Inspectie voor de Gezondheidszorg


Veilig melden in de gezondheidszorg

Toespraak van prof. dr. Gerrit van der Wal, inspecteur-generaal voor de gezondheidszorg, tijdens de jaarvergadering van de Vereniging voor Gezondheidsrecht op 18 april 2008

Ik ben zeer vereerd dat ik de derde Henk Leenen lezing mag uitspreken. Vereerd omdat Henk een origineel denker was en grondlegger van het gezondheidsrecht. Maar ook vereerd omdat hij mijn promotor was en daarna een persoonlijke vriend is geworden. Ik wil het vandaag met u hebben over het veilig melden van incidenten in de gezondheidszorg, en enkele actuele -deels juridische- kwesties daarbij. Ik doe dat wel met mijn inspectie-bril op.

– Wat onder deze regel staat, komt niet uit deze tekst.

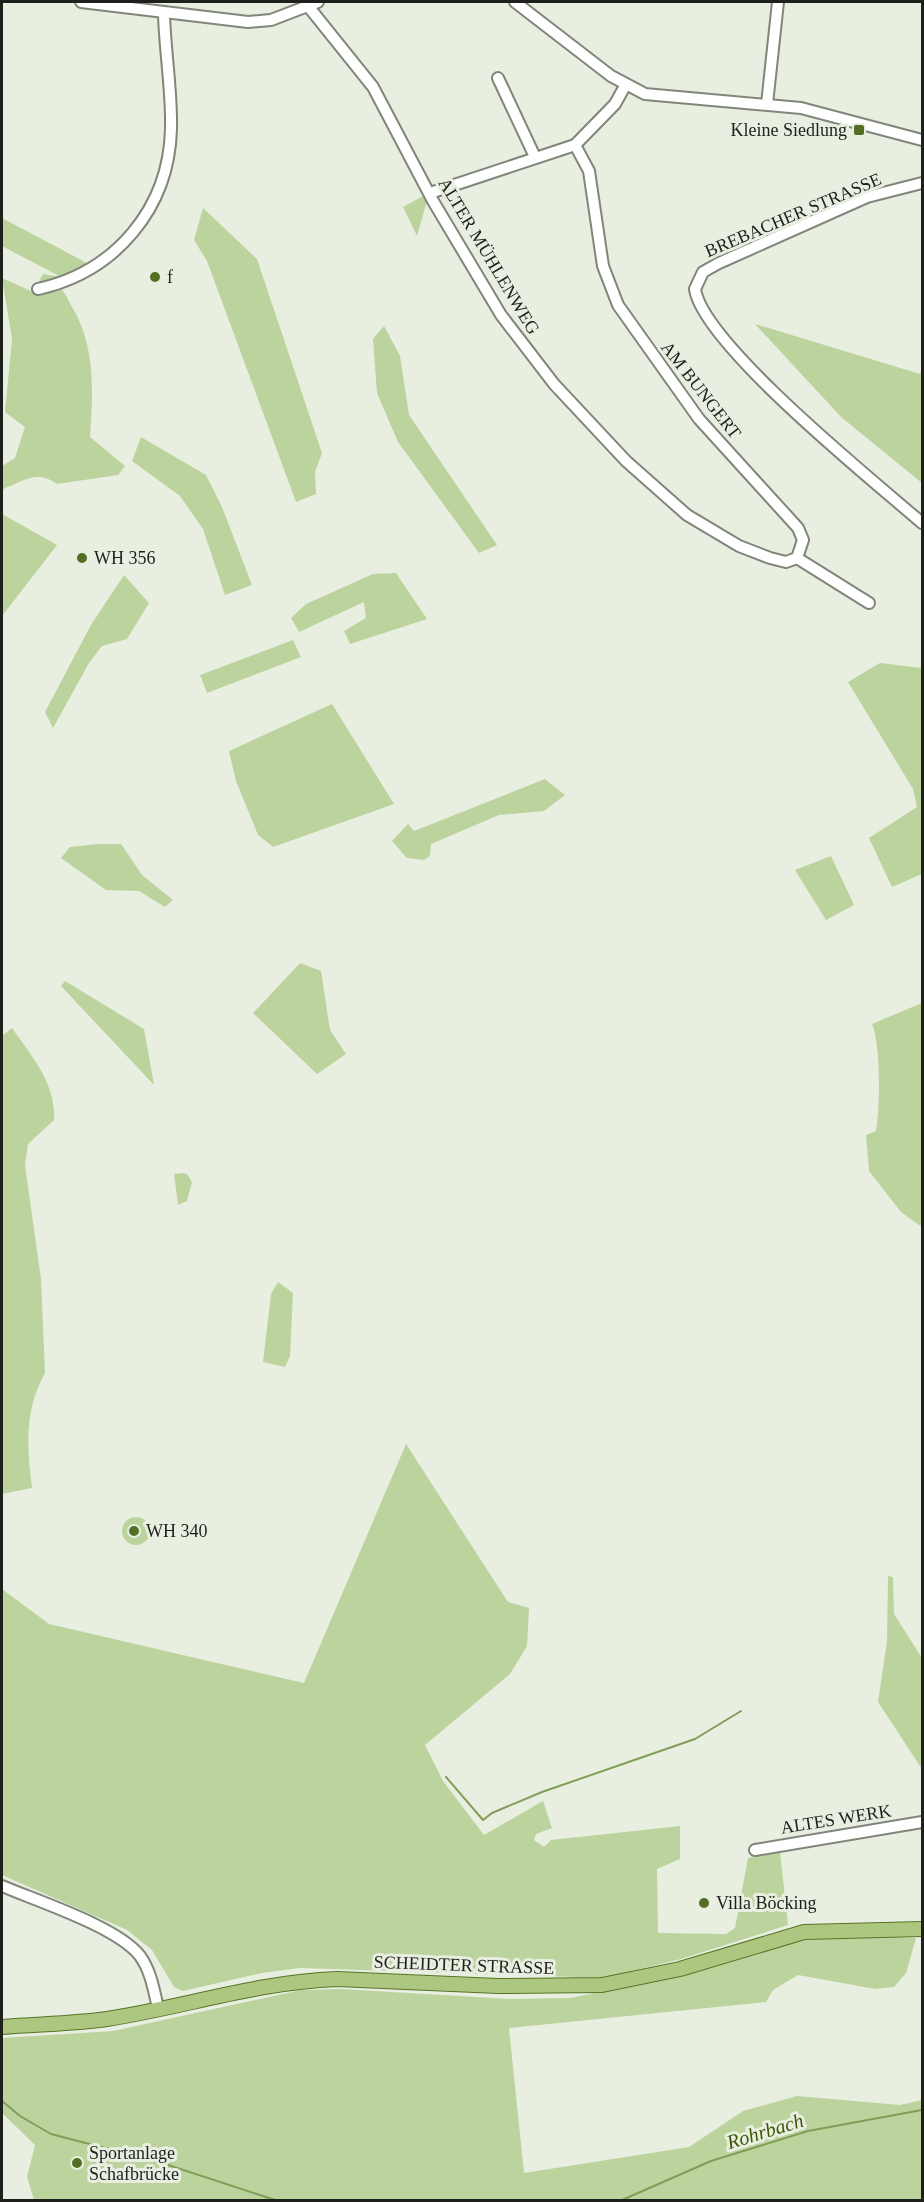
<svg xmlns="http://www.w3.org/2000/svg" width="924" height="2202" font-family="Georgia,serif">
  <style>
    .green { fill: #bcd39e }
    .lines { fill: none; stroke-linecap: round; stroke-linejoin: round }
    .stream { stroke: #809e57; stroke-width: 2 }
    .minor-casing { stroke: #80867a; stroke-width: 14 }
    .major-casing { stroke: #587425; stroke-width: 16 }
    .minor { stroke: #fff; stroke-width: 10 }
    .major { stroke: #aec780; stroke-width: 14 }
    .poi-dot { fill: #536f23; stroke: #e8efe1; stroke-width: 2 }
    .labels { text-anchor: middle; stroke-width: 6; stroke-linejoin: round; paint-order: stroke }
    .poi-label { font-size: 18px; fill: #1d201b; stroke: #e8efe1; text-anchor: start }
    .street-label { font-size: 18px; fill: #1d201b; stroke: #e8efe1 }
    .water-label { font-size: 20px; font-style: italic; fill: #3c5603; stroke: #e8efe1 }
  </style>
  <rect width="100%" height="100%" fill="#e8efe1"/>
  <g class="green">
    <path d="M425,195L427,201L417,236L403,207Z"/>
    <path d="M203,208L257,259L322,453L315,472L316,494L296,502L207,261L194,240Z"/>
    <path d="M2,218L87,263L56,284C64,290 68,299 72,307C96,347 93,392 90,437L125,466L118,475L57,484C37,470 26,480 5,488L2,492V466L15,458L25,427L5,412L12,339L2,278L33,292L43,274L61,277L2,246Z"/>
    <path d="M755,324L920,374L922,369V483L841,417Z"/>
    <path d="M384,326L400,356L409,415L497,545L479,553L398,442L377,393L373,339Z"/>
    <path d="M141,437L206,475L222,507L252,585L225,595L203,529L180,496L132,461Z"/>
    <path d="M2,514L57,545L2,616Z"/>
    <path d="M396,573L427,619L350,644L344,631L366,618L364,602L299,632L291,618L306,604L373,574Z"/>
    <path d="M124,575L149,603L127,639L102,646L89,663L53,728L45,712L91,625Z"/>
    <path d="M293,640L301,657L207,693L200,675Z"/>
    <path d="M880,663L922,668V874L892,887L869,838L917,807L913,789L848,682Z"/>
    <path d="M332,704L394,804L273,847L258,835L236,781L229,751Z"/>
    <path d="M545,779L565,795L544,811L499,815L431,844L430,856L424,860L407,858L392,841L408,824L414,831Z"/>
    <path d="M99,844H121L142,875L173,900L165,907L139,891L106,890L61,858L70,847Z"/>
    <path d="M831,856L854,905L826,920L795,870Z"/>
    <path d="M300,963L321,971L330,1030L346,1054L317,1074L253,1013Z"/>
    <path d="M65,981L144,1029L154,1085L61,986Z"/>
    <path d="M922,1003V1225H919L901,1212L869,1171L866,1135L876,1131C880,1107 881,1045 872,1024Z"/>
    <path d="M12,1028C32,1057 56,1083 54,1120L28,1144L25,1165L41,1279L45,1373C24,1410 27,1447 32,1488L2,1494V1036Z"/>
    <path d="M182,1173L187,1174L192,1182L187,1201L178,1205L174,1174Z"/>
    <path d="M278,1282L293,1293L290,1356L285,1367L263,1362L271,1294Z"/>
    <path d="M406,1444L508,1602L529,1608L527,1646L510,1674L425,1745L443,1781L484,1835L543,1801L552,1828L536,1834L534,1840L544,1847L551,1840L680,1826V1859L657,1869L658,1933L726,1934L735,1928L748,1858L780,1852L788,1925L681,1959L603,1978L300,1968L262,1973L183,1991L174,1987L152,1950L127,1930L2,1875V1589L49,1624L304,1683Z"/>
    <circle cx="136" cy="1531" r="14"/>
    <path d="M888,1576L893,1577L894,1614L922,1658V1769L878,1702L887,1641Z"/>
    <path d="M865,1936L916,1938L906,1973L894,1987L875,1989L798,1975L773,1990L766,2002L509,2028L524,2173L689,2147L743,2111L797,2096L900,2105L922,2100V2200H34L27,2177L35,2145L2,2113V2038L113,2031L301,1990L341,1989L510,1999L570,1998L610,1990L800,1939Z"/>
  </g>
  <g class="lines">
    <g class="stream">
      <path d="M446,1777L483,1820L492,1813L542,1792L695,1739L741,1711"/>
      <path d="M2,2101L20,2116L51,2134L159,2162L275,2200"/>
      <path d="M622,2200L711,2161L808,2131L922,2110"/>
    </g>
    <g class="minor-casing">
      <g id="minor">
        <path d="M81,2L248,22L271,20L318,2"/>
        <path d="M515,2L611,76L645,94L801,108L922,140"/>
        <path d="M308,6L373,87L433,201L501,315L554,384L626,461L687,515L739,546L770,558L786,562L797,558"/>
        <path d="M498,78L535,157"/>
        <path d="M767,104L778,2"/>
        <path d="M575,145L589,171L603,266L618,305L699,419L798,528L803,540L797,558"/>
        <path d="M922,183L867,197L719,263L703,272L695,289C703,344 875,482 922,523"/>
        <path d="M430,193L575,145L615,104L625,86"/>
        <path d="M38,289C115,272 169,209 171,129C172,91 165,52 164,14"/>
        <path d="M797,558L869,603"/>
        <path d="M755,1850L922,1822"/>
        <path d="M2,1886C37,1901 118,1927 140,1956C151,1971 154,1991 158,2008"/>
      </g>
    </g>
    <g class="major-casing">
      <path id="major" d="M2,2027C36,2024 72,2024 107,2019C185,2007 257,1982 337,1979L498,1986L602,1985L680,1969L804,1932L922,1929"/>
    </g>
    <use href="#minor" class="minor"/>
    <use href="#major" class="major"/>
  </g>
  <g class="poi-dot">
    <rect x="853" y="124" width="12" height="12" rx="3"/>
    <circle cx="155" cy="277" r="6"/>
    <circle cx="82" cy="558" r="6"/>
    <circle cx="134" cy="1531" r="6"/>
    <circle cx="704" cy="1903" r="6"/>
    <circle cx="77" cy="2163" r="6"/>
  </g>
  <g class="labels">
    <g class="poi-label">
      <text x="847" y="136" text-anchor="end">Kleine Siedlung</text>
      <text x="167" y="283">f</text>
      <text x="94" y="564">WH 356</text>
      <text x="146" y="1537">WH 340</text>
      <text x="716" y="1909">Villa Böcking</text>
      <text x="89" y="2159">Sportanlage<tspan x="89" dy="21">Schafbrücke</tspan></text>
    </g>
    <g class="street-label">
      <text transform="translate(793 215) rotate(-23)" y="6">BREBACHER STRASSE</text>
      <text transform="translate(489 256) rotate(59)" y="6">ALTER MÜHLENWEG</text>
      <text transform="translate(701 390) rotate(52)" y="6">AM BUNGERT</text>
      <text transform="translate(836 1819) rotate(-9)" y="6">ALTES WERK</text>
      <text transform="translate(464 1965) rotate(2)" y="6">SCHEIDTER STRASSE</text>
    </g>
    <g class="water-label">
      <text transform="translate(765 2131) rotate(-17)" y="7">Rohrbach</text>
    </g>
  </g>
  <rect width="924" height="2202" fill="none" stroke="#1d201b" stroke-width="6"/>
</svg>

Eén van de speerpunten van de inspectie is dat de gezondheidszorg patiëntveiliger wordt. Mede door het toedoen van de inspectie is in diverse sectoren van de gezondheidszorg een veiligheidsprogramma gestart. In de ziekenhuizen heet dit `voorkom schade, werk veilig'. Zo hebben alle veldpartijen in de ziekenhuissector in juni van vorig jaar tegenover de minister en de inspectie de ambitie uitgesproken de potentieel vermijdbare doden en schade de komende vijf jaar met 50 procent terug te dringen. De inspectie zal er op toezien dat die ambitie gehaald wordt.

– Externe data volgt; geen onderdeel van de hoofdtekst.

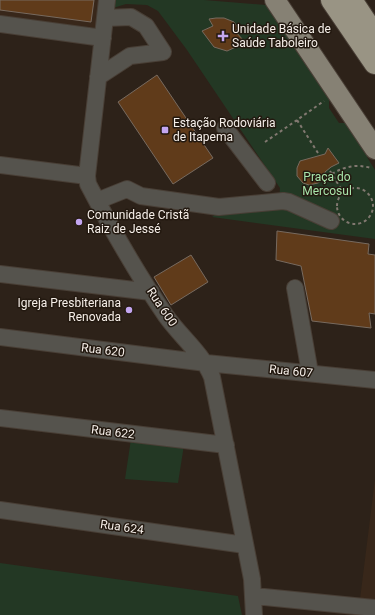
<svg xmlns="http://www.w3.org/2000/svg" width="375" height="615" font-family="Roboto,sans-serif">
	<rect width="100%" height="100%" fill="#2d2219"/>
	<!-- built -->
	<path fill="#38271a" d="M0,0H101L98,28L0,16Z
		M375,479V600L360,599Z"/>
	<!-- green -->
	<path fill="#233824" d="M113,0H204L266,5L329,98V108L339,123H350L367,151V157L375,170V239L212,217L223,209L279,201L280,188L187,50L158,11L147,5L126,4L113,8Z
		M131,439L184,445L178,483L125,479Z
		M0,563L238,596L242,615H0Z"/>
	<!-- building -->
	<path fill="#603b1a" stroke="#776a5f" d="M0,0H94L91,22L0,10Z
		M216,18H224L234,22L238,28L235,31L244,41L236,47L227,51L214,47L202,31L213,26L209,19Z
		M157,75L213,158L173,184L118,102Z
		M328,148L339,163L331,167L325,172L323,180L318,183L309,185L303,183L297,176V168L300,161L325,154Z
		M277,231L369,244L368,254L375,255V314L369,313L371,328L312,321L301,266L276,260Z
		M191,255L208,282L171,305L154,277Z"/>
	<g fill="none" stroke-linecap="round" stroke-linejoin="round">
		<defs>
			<path id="minor" d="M107,0L87,176L88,184C111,228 138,275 166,316C181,337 202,353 212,377L252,579L254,615
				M0,24L103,38
				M98,77L130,56L163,52L146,26L131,17L105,18
				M225,128L267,183
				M0,165L87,176
				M97,201L127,189L141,196L219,207L283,201L289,202L331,221
				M0,274L151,292
				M295,288L310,373
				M0,337L206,363L375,380
				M0,418L226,445
				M0,510L245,545
				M254,596L375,608"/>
			<path id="major" d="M275,0L375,149"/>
			<path id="highway" d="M332,0L375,63
				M351,0L375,36"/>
		</defs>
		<!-- minor casing -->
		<use href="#minor" stroke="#493f36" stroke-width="18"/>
		<!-- major casing -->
		<use href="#major" stroke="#493f36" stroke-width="22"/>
		<!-- highway casing -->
		<use href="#highway" stroke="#493f36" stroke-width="24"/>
		<!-- path -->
		<path stroke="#817870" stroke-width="2" stroke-dasharray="3 3" stroke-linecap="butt" d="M265,142L297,120
			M318,153L297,120L324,101
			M330,171L343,192
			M332,174C345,166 357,164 371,168
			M337 206a18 18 0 1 1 36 0a18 18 0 1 1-36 0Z"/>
		<!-- minor -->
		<use href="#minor" stroke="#55534d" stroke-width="16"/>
		<!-- major -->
		<use href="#major" stroke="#868174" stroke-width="20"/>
		<!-- highway -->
		<use href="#highway" stroke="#999484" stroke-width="22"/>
	</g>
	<!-- markers -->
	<g fill="#c4a7f1" stroke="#231910" stroke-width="1.5">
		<path d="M221 30h4v4h4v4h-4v4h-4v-4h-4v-4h4z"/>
		<rect x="161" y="126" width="8" height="8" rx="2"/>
		<circle cx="79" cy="222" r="4"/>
		<circle cx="129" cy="310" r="4"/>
	</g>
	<g text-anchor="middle" stroke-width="3" stroke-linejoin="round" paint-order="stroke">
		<!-- poi labels -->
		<g font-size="12" fill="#f6efe9" stroke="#231910" text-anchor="start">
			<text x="232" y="33">Unidade Básica de<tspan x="232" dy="14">Saúde Taboleiro</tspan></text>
			<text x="173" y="127">Estação Rodoviária<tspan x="173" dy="14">de Itapema</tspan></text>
			<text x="87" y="219">Comunidade Cristã<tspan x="87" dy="14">Raiz de Jessé</tspan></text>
			<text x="121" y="307" text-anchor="end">Igreja Presbiteriana<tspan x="121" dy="14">Renovada</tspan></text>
		</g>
		<!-- park labels -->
		<g font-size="12" fill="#a8e4aa" stroke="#231910">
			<text x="327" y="181">Praça do<tspan x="327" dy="14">Mercosul</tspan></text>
		</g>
		<!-- street labels -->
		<g font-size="12" fill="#f6efe9" stroke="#231910">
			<text transform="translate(162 307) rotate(56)" y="4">Rua 600</text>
			<text transform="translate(103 350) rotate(7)" y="4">Rua 620</text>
			<text transform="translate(291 371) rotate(6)" y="4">Rua 607</text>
			<text transform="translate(113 432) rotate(7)" y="4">Rua 622</text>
			<text transform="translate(122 527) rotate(8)" y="4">Rua 624</text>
		</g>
	</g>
</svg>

Dat veiligheidsprogramma bestaat onder meer uit een aantal structurele maatregelen om de risico's op onveilige zorg zoveel mogelijk te beperken, het zogenaamd veiligheidsmanagementsysteem, het VMS, dat dít jaar al moet zijn ingevoerd. Daarin is niet alleen opgenomen een deelsysteem waarbinnen een analyse van de meest risicovolle processen plaats vindt (vooraf dus) maar ook een deelsysteem waarbinnen incidenten veilig kunnen worden gemeld en geanalyseerd (achteraf dus).

Veilig Incident Melden (VIM) is op dit moment onderwerp van veel discussie. Een discussie die gevoed wordt door gebeurtenissen die - moet ik zeggen - tot mijn spijt en ook wel bezorgdheid het systeem van Veilig Incident Melden dreigen te ondergraven.

De Rechtbank in Zwolle oordeelde in december 2007 dat een familie het recht had om een verslag van de Meldingen Incidenten Patiënten (MIP)-commissie in te zien. Er zijn diverse aanwijzingen dat als gevolg van deze uitspraak er veel minder meldingen binnenkomen. Dat is ernstig omdat, wil men de patiëntveiligheid verbeteren, het onder meer van belang is incidenten te melden en te analyseren, en zo nodig en zo mogelijk naar aanleiding daarvan verbetermaatregelen te treffen. Een incident is dan iedere onbedoelde gebeurtenis die geleid heeft of had kunnen leiden tot schade aan een patiënt.

Het is niet de bedoeling om maatregelen te treffen tegen de individuele melder, want men moet er nooit bang voor hoeven te zijn dat een melding binnen het VIM-systeem arbeidsrechtelijke, tuchtrechtrechtelijke of strafrechtelijke consequenties kan hebben. Het systeem moet dus 100 % veilig zijn, eenvoudigweg omdat de meldingsbereidheid anders zal afnemen.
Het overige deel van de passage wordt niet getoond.